We walked outside for a moment to check the movement of traffic through the vehicle checkpoint, which has improved considerably since the removal of the traffic circle that was responsible for difficulties for so many years. And when we returned to the shed, we were hit by the sharp odor of human sweat (caused by all the action at the entrances to the cages), in addition to the heat and the dirt inside.
In the course of the shift people approached us with stories of the situation during the previous days and also with some insights. Two of them told us that since the start of Ramadan, the workers in the chicken processing factories in the nearby Atarot Industrial Zone, who usually pass through the checkpoint in buses, now must come through the pedestrian checkpoint – which adds hundreds of more people to the lines during these “peak” hours (see a conversation with the Civil Administration officer below). In short, after an hour of the melee, lines had formed again by 6:40, although the tension remained high, mostly at the entrance to the cage on the left, which is known as a magnet for trouble.
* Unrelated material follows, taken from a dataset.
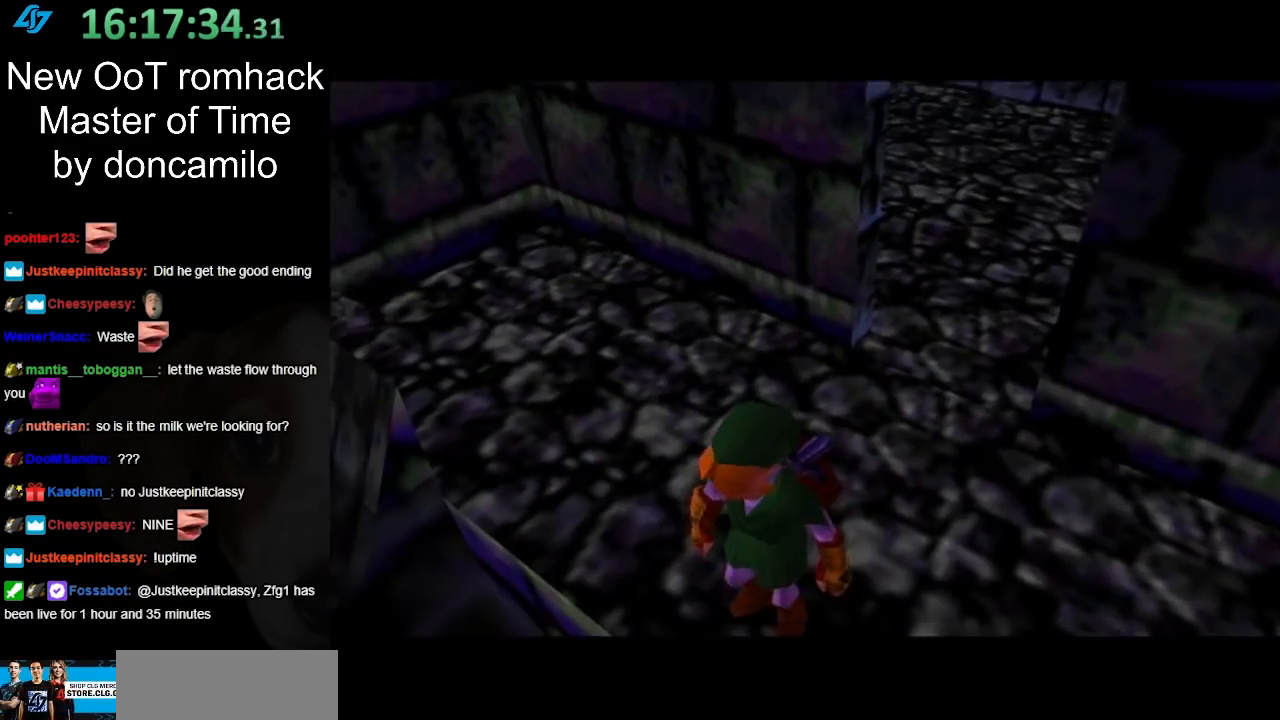
{"buttons": [], "left_stick": "up", "right_stick": "center", "events": []}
However, at 7:30, one of the checking stations closed and did not open again before the end of our shift.
A crowd began to gather at the Humanitarian Gate starting at 5:45 and rose to more than 20 people before the Civil Administration officer and two security guards arrived at 6:20. At first it appeared that the security guards had taken command of the gate and were operating it in a new (and detrimental) fashion. They opened it, checked the documents of the people coming through on the inside (between the gate and the turnstile), then pushed back the crowd of people whose documents had yet to be checked and locked the gate until they would decide to open it again. Earlier that morning, we were told by people who regularly pass through the Humanitarian Gate that yesterday, when the gate was operated only by security guards because no Civil Administration soldier came (or came only after they had passed through it), this new system caused considerable anguish, not to mention wasting people’s time (one aspect of “yesterday really was hell”). But while we were considering how to protest this new and abusive system, we saw that the Civil Administration officer had apparently decided to assert himself, because the next time the gate opened he allowed all those still waiting to go through at once. And thereafter he operated the gate smoothly and properly until about 7:30, when, for whatever reason, the officer and the two security guards left the checkpoint via the shed (a rare occurrence), and the gate remained closed until the end of our shift.
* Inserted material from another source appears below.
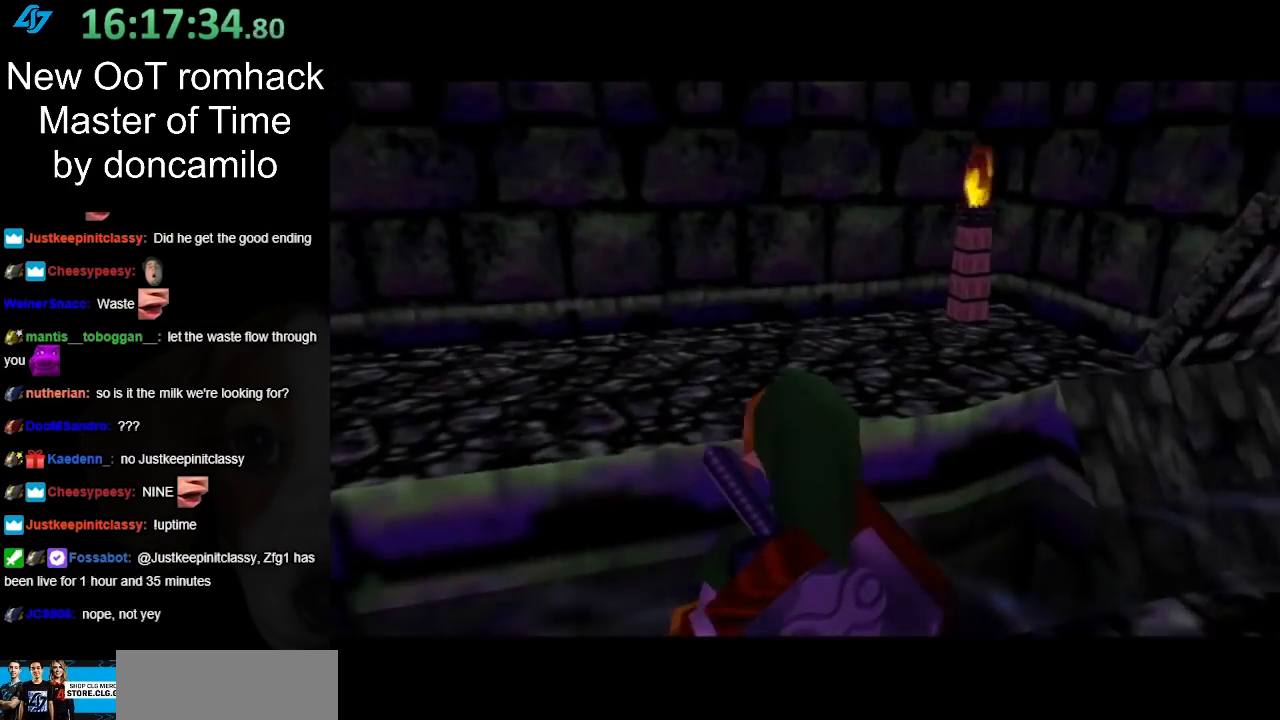
{"buttons": [], "left_stick": "up", "right_stick": "center", "events": []}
Before they left, however, we asked the officer about the cancellation of the arrangement for the workers in Atarot who usually passed through the checkpoint by bus, and he explained that the checkpoint’s public transportation land was closed for Ramadan. We, of course, know that this holds on Fridays during Ramadan, when the arrangements for passing through the checkpoint change and are expanded. But why the lane is closed during the work week was beyond our understanding. And since you never ask “why” at Qalandia, because that question is irrelevant there, we will seek an answer to this question through other channels.
At 7:15 we joined the shortest of the re-formed lines going through the cages and exited the checking station 30 minutes later.